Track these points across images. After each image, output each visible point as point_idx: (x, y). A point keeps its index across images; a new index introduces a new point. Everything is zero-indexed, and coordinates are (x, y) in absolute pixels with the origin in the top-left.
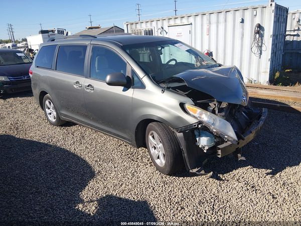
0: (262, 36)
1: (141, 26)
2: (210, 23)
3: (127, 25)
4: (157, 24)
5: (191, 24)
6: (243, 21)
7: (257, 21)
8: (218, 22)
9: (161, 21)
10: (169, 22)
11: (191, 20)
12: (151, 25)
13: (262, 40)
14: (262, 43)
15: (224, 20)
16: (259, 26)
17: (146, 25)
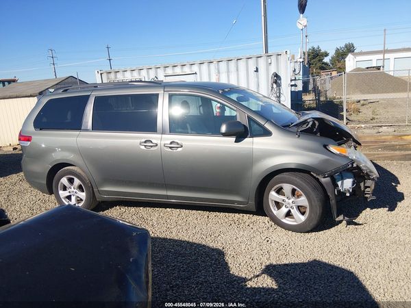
0: (279, 85)
1: (124, 75)
2: (219, 72)
3: (101, 74)
4: (148, 72)
5: (196, 73)
6: (257, 71)
7: (273, 70)
8: (228, 71)
9: (153, 70)
10: (165, 71)
11: (195, 68)
12: (139, 74)
13: (280, 89)
14: (280, 93)
15: (235, 68)
16: (276, 76)
17: (132, 74)
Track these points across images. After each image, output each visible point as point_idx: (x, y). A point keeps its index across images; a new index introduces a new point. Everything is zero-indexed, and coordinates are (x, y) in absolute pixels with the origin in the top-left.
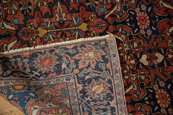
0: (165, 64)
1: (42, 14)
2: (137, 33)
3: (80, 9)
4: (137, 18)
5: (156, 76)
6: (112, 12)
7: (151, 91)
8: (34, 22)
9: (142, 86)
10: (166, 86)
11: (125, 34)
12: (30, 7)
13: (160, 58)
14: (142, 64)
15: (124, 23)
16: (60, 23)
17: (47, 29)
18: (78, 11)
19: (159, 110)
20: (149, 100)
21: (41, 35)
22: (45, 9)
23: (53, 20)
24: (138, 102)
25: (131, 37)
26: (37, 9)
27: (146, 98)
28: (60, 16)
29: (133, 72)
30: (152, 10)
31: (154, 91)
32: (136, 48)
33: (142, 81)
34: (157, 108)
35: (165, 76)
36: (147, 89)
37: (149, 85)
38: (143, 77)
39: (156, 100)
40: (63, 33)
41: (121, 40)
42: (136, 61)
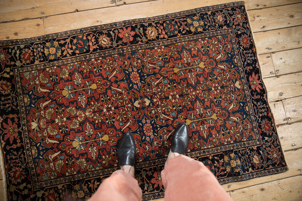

•••••

Can you rewrite all of the lines above as a JSON list of strings, with one string for each line, no blank lines, and the pictures left out?

[
  "Track these points across images. After each image, output each visible point as point_idx: (x, y). A point keeps its index across images; a new index introduces a new point. Everything is zero-indexed, and coordinates are (x, y) in absolute pixels with the origin in the top-left.",
  "0: (262, 36)",
  "1: (141, 26)",
  "2: (210, 23)",
  "3: (127, 25)",
  "4: (157, 24)",
  "5: (191, 24)",
  "6: (243, 21)",
  "7: (257, 21)",
  "8: (218, 22)",
  "9: (161, 21)",
  "10: (169, 22)",
  "11: (191, 20)",
  "12: (151, 25)",
  "13: (262, 40)",
  "14: (262, 43)",
  "15: (224, 20)",
  "16: (259, 26)",
  "17: (146, 25)",
  "0: (279, 85)",
  "1: (124, 75)",
  "2: (219, 72)",
  "3: (101, 74)",
  "4: (148, 72)",
  "5: (196, 73)",
  "6: (257, 71)",
  "7: (273, 70)",
  "8: (228, 71)",
  "9: (153, 70)",
  "10: (165, 71)",
  "11: (195, 68)",
  "12: (139, 74)",
  "13: (280, 89)",
  "14: (280, 93)",
  "15: (235, 68)",
  "16: (276, 76)",
  "17: (132, 74)",
  "Track these points across images. After each image, output each visible point as point_idx: (x, y). A point keeps its index across images; a new index introduces a new point. Everything is zero-indexed, and coordinates are (x, y) in absolute pixels with the origin in the top-left.",
  "0: (165, 64)",
  "1: (42, 14)",
  "2: (137, 33)",
  "3: (80, 9)",
  "4: (137, 18)",
  "5: (156, 76)",
  "6: (112, 12)",
  "7: (151, 91)",
  "8: (34, 22)",
  "9: (142, 86)",
  "10: (166, 86)",
  "11: (125, 34)",
  "12: (30, 7)",
  "13: (160, 58)",
  "14: (142, 64)",
  "15: (124, 23)",
  "16: (60, 23)",
  "17: (47, 29)",
  "18: (78, 11)",
  "19: (159, 110)",
  "20: (149, 100)",
  "21: (41, 35)",
  "22: (45, 9)",
  "23: (53, 20)",
  "24: (138, 102)",
  "25: (131, 37)",
  "26: (37, 9)",
  "27: (146, 98)",
  "28: (60, 16)",
  "29: (133, 72)",
  "30: (152, 10)",
  "31: (154, 91)",
  "32: (136, 48)",
  "33: (142, 81)",
  "34: (157, 108)",
  "35: (165, 76)",
  "36: (147, 89)",
  "37: (149, 85)",
  "38: (143, 77)",
  "39: (156, 100)",
  "40: (63, 33)",
  "41: (121, 40)",
  "42: (136, 61)"
]